### Teks Bacaan
☆ ☆ ☆
Jakarta, Kabariku – Jaringan Katong Basudara Melanesia Satu mendesak pemerintah segera memberikan gelar Pahlawan Nasional kepada tokoh asal Maluku, Abdul Muthalib Sangadji (AM Sangadji). Mereka menilai, perjuangan Sangadji dalam merebut dan mempertahankan kemerdekaan Indonesia telah lama diabaikan negara, meski jasanya besar bagi republik ini.
Koordinator Nasional Katong Basudara Melanesia Satu, Sandri Rumanama, mengatakan perjuangan untuk mengusulkan AM Sangadji sebagai Pahlawan Nasional telah dilakukan sejak tahun 2020. Namun, hingga kini upaya itu belum mendapatkan tanggapan serius dari pemerintah.
“Kami merasa pahlawan dari timur seperti dikriminalisasi sejarahnya. Abdul Muthalib Sangadji ikut memperjuangkan kemerdekaan bangsa ini, bahkan diasingkan ke beberapa daerah seperti Sumatera dan akhirnya dimakamkan di Yogyakarta. Tapi jasanya seakan diabaikan,” ujar Sandri saat menyampaikan keterangan di Jakarta, Rabu (12/11).
☆ ☆ ☆
### Yang Diminta
**A.** Jawab pertanyaan berikut berdasarkan berita di atas:
(i) Sejak tahun berapa upaya mengusulkan AM Sangadji sebagai Pahlawan Nasional dilakukan?
(ii) Siapa yang menjabat Koordinator Nasional Katong Basudara Melanesia Satu?
(iii) Di kota mana AM Sangadji dimakamkan?
**B.** Salin tanpa perubahan bagian berita di atas, mulai dari "Jakarta, Kabariku –" dan berakhir pada "bagi republik ini.".

### Data yang Diberikan
☆ ☆ ☆
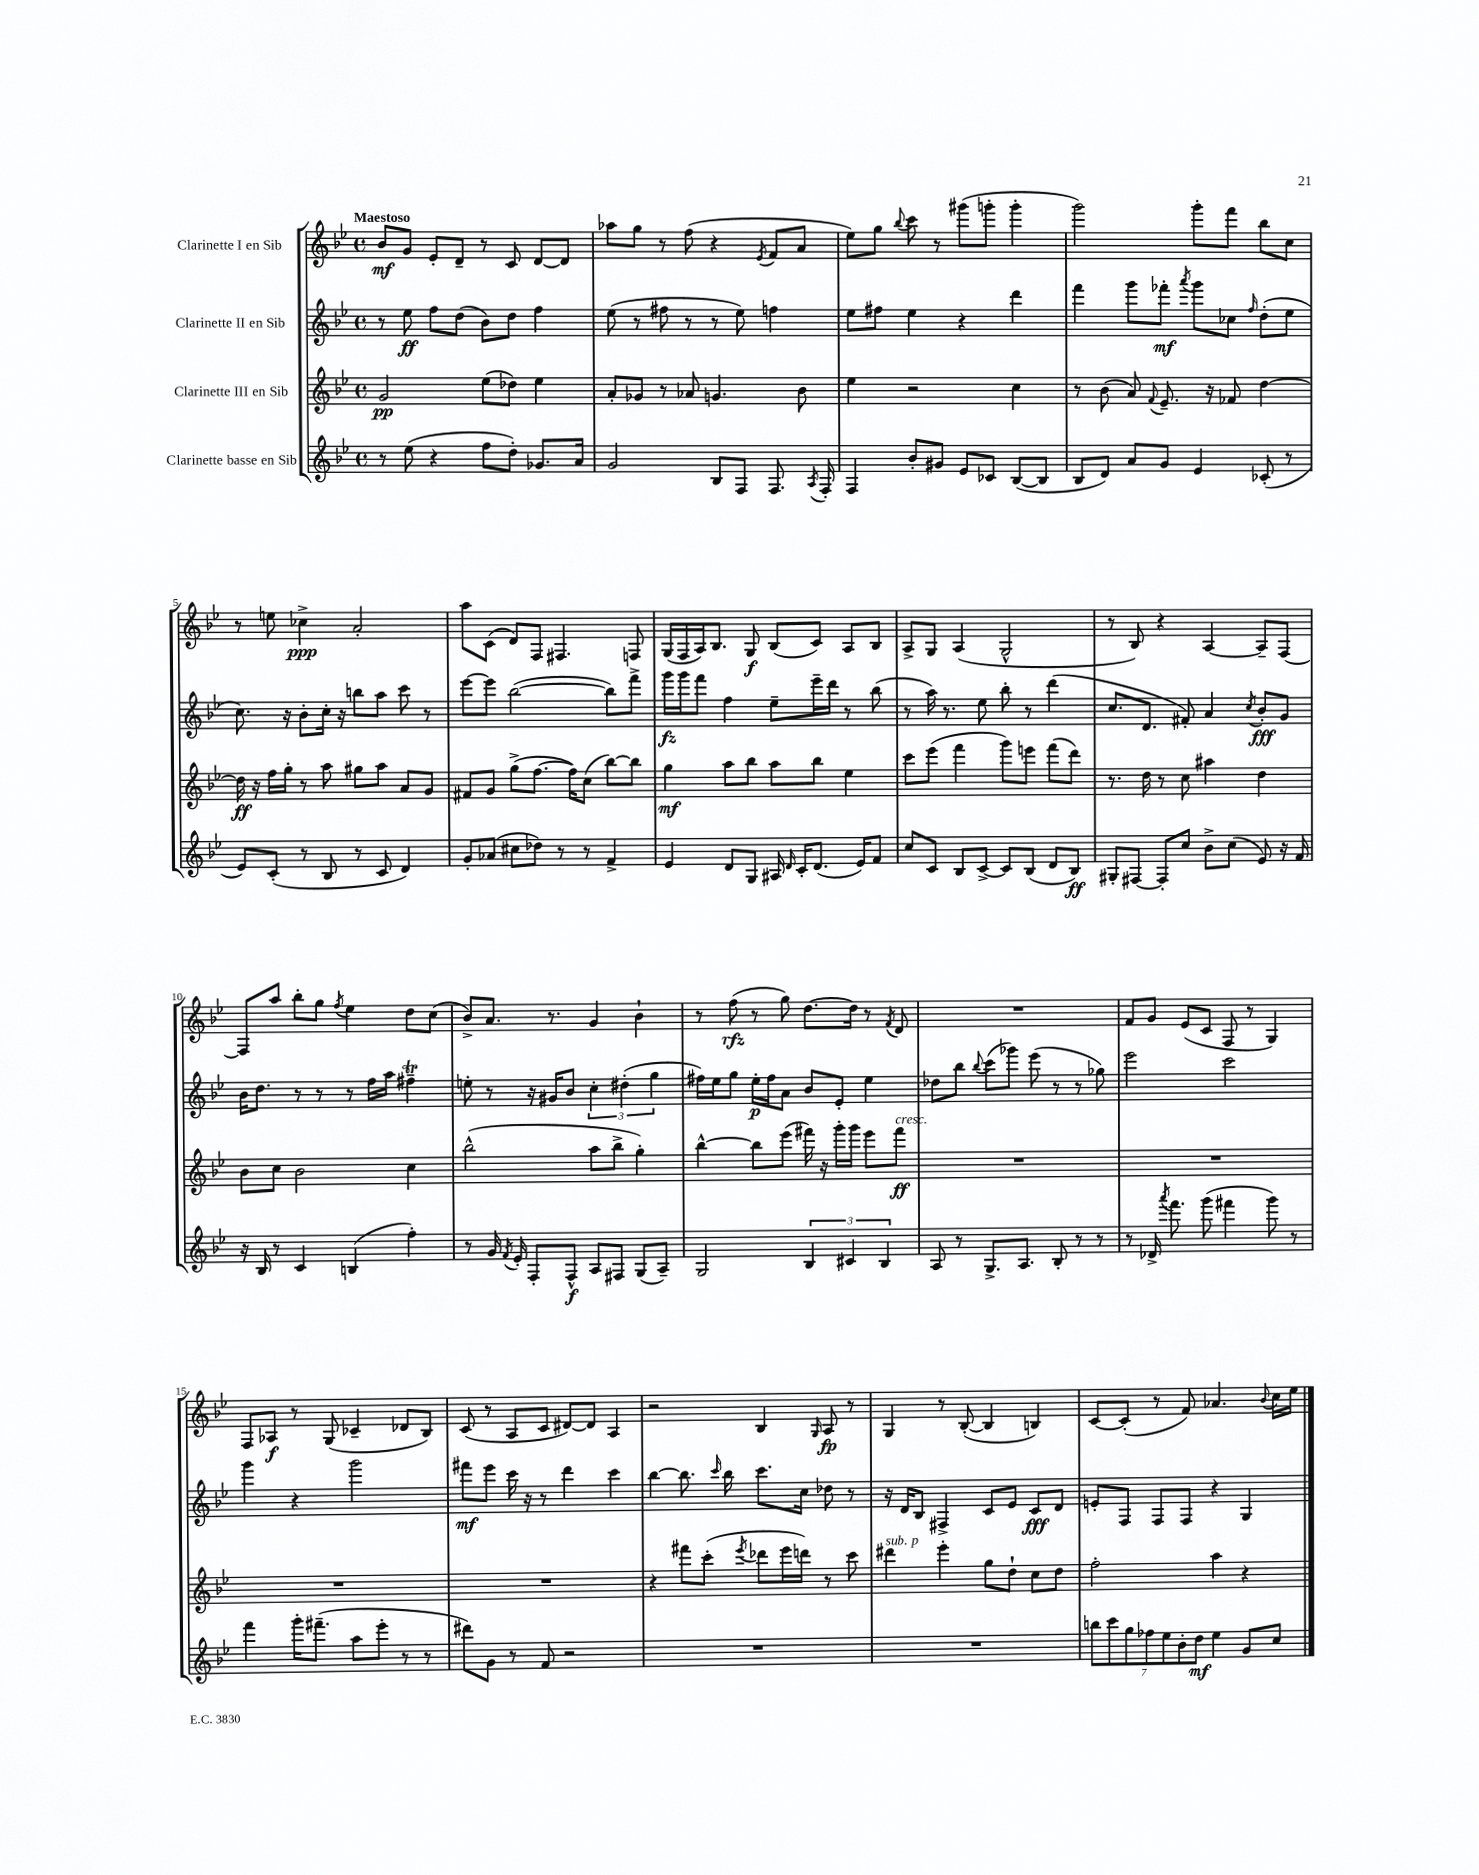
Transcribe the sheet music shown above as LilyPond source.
☆ ☆ ☆
### Jawaban Setiap Tugas
**A.**
(i) 2020
(ii) Sandri Rumanama
(iii) Yogyakarta

**B.**
Jakarta, Kabariku – Jaringan Katong Basudara Melanesia Satu mendesak pemerintah segera memberikan gelar Pahlawan Nasional kepada tokoh asal Maluku, Abdul Muthalib Sangadji (AM Sangadji). Mereka menilai, perjuangan Sangadji dalam merebut dan mempertahankan kemerdekaan Indonesia telah lama diabaikan negara, meski jasanya besar bagi republik ini.